• **TASK**: Look over the entries that follow. Report how many lines contain "shoulder", with nothing else.

(Skeletal landmark data)
* * * * * * *
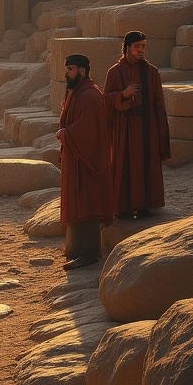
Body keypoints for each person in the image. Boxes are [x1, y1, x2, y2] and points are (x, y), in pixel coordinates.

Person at [103, 31, 171, 219]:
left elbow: (158, 102)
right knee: (124, 164)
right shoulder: (114, 72)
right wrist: (124, 94)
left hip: (146, 127)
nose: (141, 50)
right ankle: (123, 207)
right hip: (123, 128)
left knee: (145, 164)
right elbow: (106, 99)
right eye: (137, 46)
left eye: (143, 46)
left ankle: (144, 205)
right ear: (127, 47)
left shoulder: (151, 72)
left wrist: (159, 128)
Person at [55, 53, 113, 270]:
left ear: (82, 71)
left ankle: (89, 253)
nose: (66, 73)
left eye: (70, 69)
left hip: (87, 159)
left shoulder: (89, 94)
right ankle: (76, 250)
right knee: (75, 202)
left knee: (86, 202)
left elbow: (88, 128)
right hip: (75, 157)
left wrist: (66, 133)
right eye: (66, 68)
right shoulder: (76, 92)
* * * * * * *
• **ANSWER TO THIS TASK**: 4